APCNouvelles : À ton avis, qu’est-ce que les nouvelles générations devraient comprendre de l’internet ?

Damián Loreti : Un collègue qui enseigne la Liberté d’expression disait que ce qui pourrait arriver de pire, ce serait de se satisfaire de ce que les étudiant(e)s récitent en classe comme les paroles d’une chanson sans qu’ils ne sachent qui en est l’auteur ou pourquoi cela a été écrit. J’aime donner cet exemple au début de mes cours de Droits à l’information. Pendant les premiers mois, je leur demande de quand date « Bella Ciao », en les prévenant que je n’accepterai pas comme réponse qu’elle a été écrite pour la série « La casa de papel ». Ce petit commentaire les oblige à aller chercher sur leurs portables la réponse correcte. Pendant le cours qui traite de la liberté d’expression sur l’internet j’essaie de leur faire comprendre que les choses n’ont pas tant changé depuis l’époque où l’on s’exprimait publiquement sur les places ou au coin des rues (comme l’enseigne Owen Fiss). Qu’aujourd’hui aussi on a des monopôles, des polices publiques, des services privés de surveillance et qu’il est possible de faire savoir aux autres ce que l’on pense. Que l’idée de la liberté d’expression vaut aussi bien sur l’internet que sur le papier ou sur les ondes. Et qu’ils ne s’imaginent pas que comme ils peuvent se connecter depuis chez eux là où ils veulent le problème est réglé. Je leur montre alors les statistiques sur les pourcentages de connectivité dans la région pour qu’ils connaissent cet autre conflit. C’est vrai que cette expérience peut sembler partiale en raison du type de public, mais elle rend compte de mes préoccupations, pour que les étudiant(e)s soient amené(e)s à réfléchir à cet outil qui n’est pas sans risques d’être repris par les entreprises privées, ou pour des raisons de défense (il en est d’ailleurs issu) ou de sécurité.

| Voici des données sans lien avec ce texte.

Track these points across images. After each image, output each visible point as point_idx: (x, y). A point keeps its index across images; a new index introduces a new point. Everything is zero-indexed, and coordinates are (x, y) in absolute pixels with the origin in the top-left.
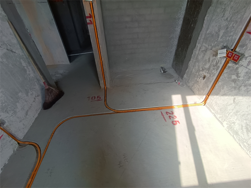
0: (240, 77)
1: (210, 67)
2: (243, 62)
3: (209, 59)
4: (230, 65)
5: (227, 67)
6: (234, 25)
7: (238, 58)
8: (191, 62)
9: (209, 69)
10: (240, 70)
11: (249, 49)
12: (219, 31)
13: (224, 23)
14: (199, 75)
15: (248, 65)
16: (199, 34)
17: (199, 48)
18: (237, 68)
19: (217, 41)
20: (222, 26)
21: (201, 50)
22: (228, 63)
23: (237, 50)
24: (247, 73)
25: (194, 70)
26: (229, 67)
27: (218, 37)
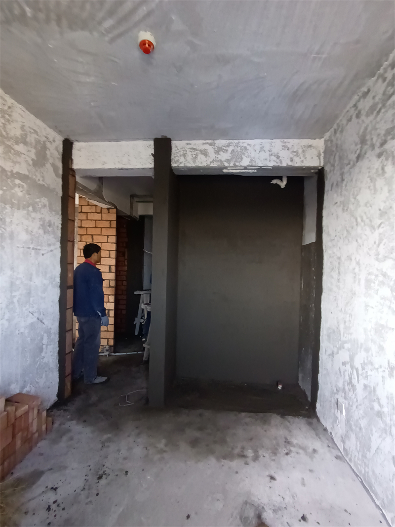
0: (383, 406)
1: (344, 385)
9: (344, 390)
10: (378, 392)
11: (374, 355)
15: (383, 382)
20: (339, 318)
21: (327, 353)
24: (387, 398)
27: (340, 335)
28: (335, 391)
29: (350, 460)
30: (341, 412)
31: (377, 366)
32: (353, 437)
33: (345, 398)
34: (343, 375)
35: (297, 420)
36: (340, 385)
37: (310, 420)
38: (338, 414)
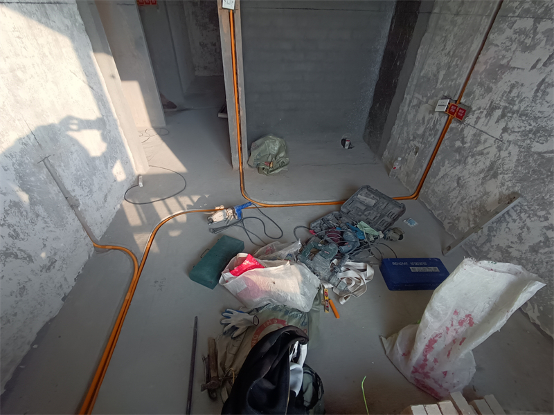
0: (466, 143)
1: (424, 132)
2: (470, 119)
3: (424, 119)
4: (452, 125)
5: (449, 130)
6: (458, 62)
7: (464, 114)
8: (396, 126)
9: (423, 136)
10: (466, 132)
11: (476, 98)
12: (438, 72)
13: (445, 60)
14: (409, 148)
15: (476, 122)
16: (409, 78)
17: (408, 102)
18: (462, 130)
19: (435, 88)
20: (442, 64)
21: (411, 104)
22: (450, 122)
23: (463, 100)
24: (474, 135)
25: (400, 141)
26: (452, 129)
27: (437, 82)
31: (475, 109)
33: (422, 143)
34: (426, 123)
36: (420, 133)
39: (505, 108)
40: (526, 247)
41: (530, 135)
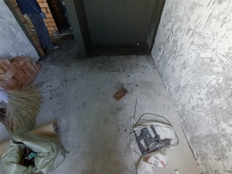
0: (177, 48)
1: (165, 41)
3: (165, 33)
10: (178, 42)
11: (184, 24)
12: (173, 7)
15: (182, 38)
17: (161, 23)
19: (170, 16)
24: (181, 45)
27: (172, 13)
28: (161, 44)
29: (158, 68)
30: (160, 52)
31: (182, 30)
32: (162, 61)
33: (164, 46)
34: (166, 36)
35: (142, 56)
36: (163, 41)
37: (148, 56)
38: (159, 53)
39: (194, 30)
40: (190, 106)
41: (201, 47)
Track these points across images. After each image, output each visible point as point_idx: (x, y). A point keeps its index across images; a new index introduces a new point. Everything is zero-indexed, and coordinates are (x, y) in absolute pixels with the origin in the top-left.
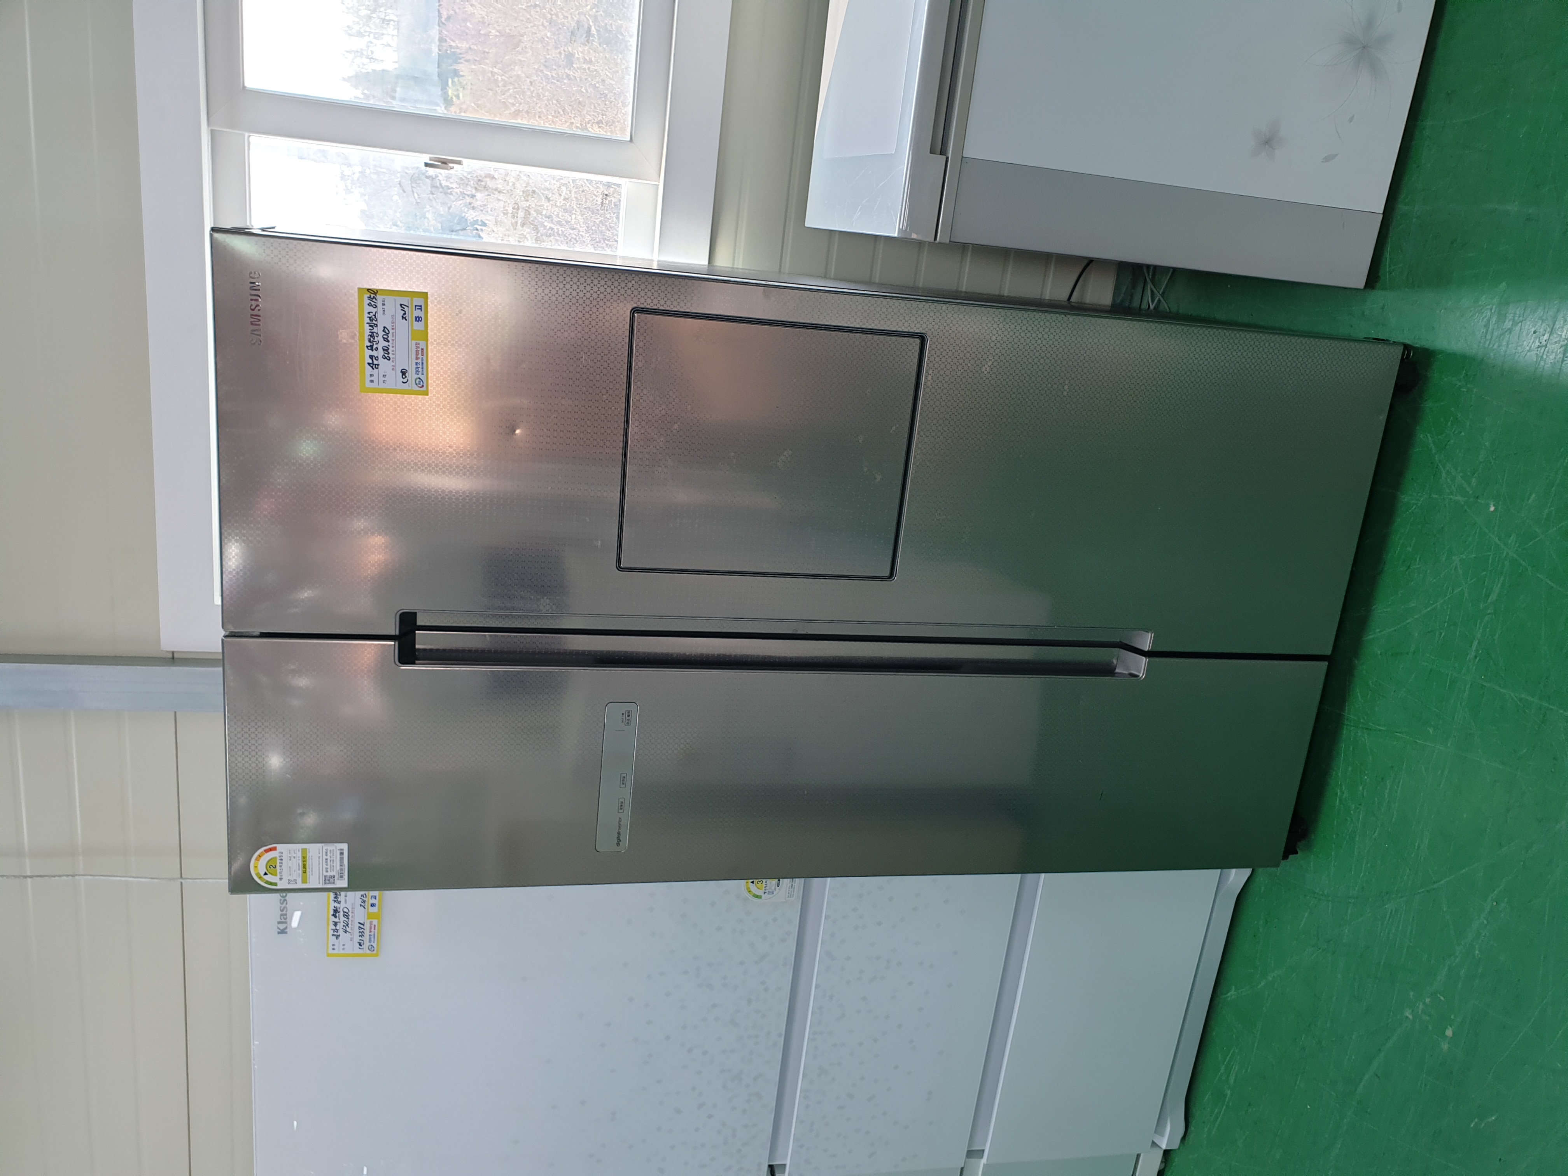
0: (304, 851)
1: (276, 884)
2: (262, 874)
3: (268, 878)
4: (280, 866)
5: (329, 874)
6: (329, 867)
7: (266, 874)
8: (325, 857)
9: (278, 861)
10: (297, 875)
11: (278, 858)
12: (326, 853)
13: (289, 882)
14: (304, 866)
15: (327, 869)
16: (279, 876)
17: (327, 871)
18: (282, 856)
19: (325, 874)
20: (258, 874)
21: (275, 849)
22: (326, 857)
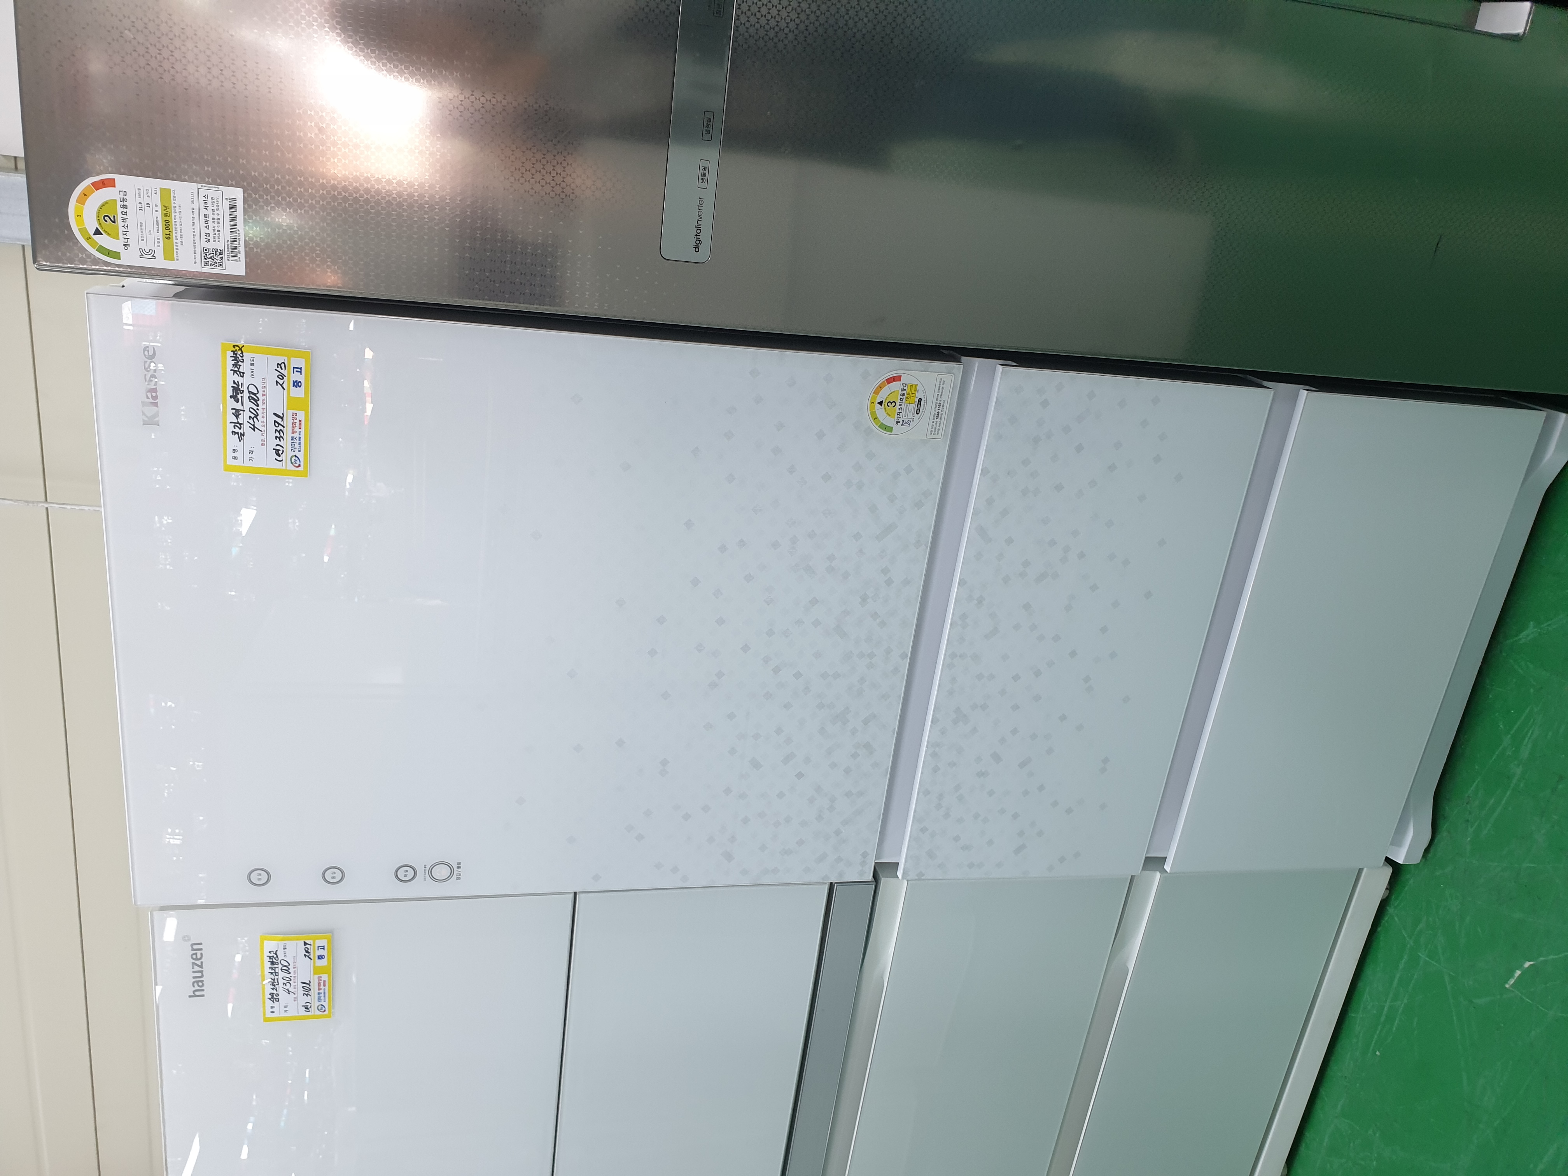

APCNouvelles : Ton arrivée est sans nul doute très précieuse pour le réseau d’APC, avec ta grande expérience dans le domaine de la communication. Peux-tu nous dire ce qui t’a décidé à te joindre au réseau ? De quelle manière comptes-tu contribuer en tant que membre et qu’attends-tu d’APC ?

Damián Loreti : Cela fait plusieurs dizaines d’années que j’entends parler de la capacité d’incidence et des thématiques traitées en profondeur par APC. Le seul fait d’avoir la possibilité de partager des espaces de dialogue avec des gens de qui je peux apprendre et lire me fait me sentir privilégié. Avec l’augmentation du nombre de lieux d’études et de réflexion, il faut savoir que tous ne sont pas bons, beaucoup ne sont pas démocratiques, et d’autres subissent l’influence des bailleurs de fonds. Je suis convaincu qu’aucune de ces critiques ne s’applique à APC et que c’est d’ailleurs tout le contraire. Parallèlement à cela, je pense pouvoir me montrer utile en raison de mon expérience professionnelle, universitaire et de militance dans le monde de la liberté d’expression et le droit à la communication.

Je ne doute pas qu’à l’avenir APC réussira à conserver sa capacité d’incidence, de démocratie et de prise de parole publique courageuse pour défendre les valeurs des droits humains liées au monde de la communication.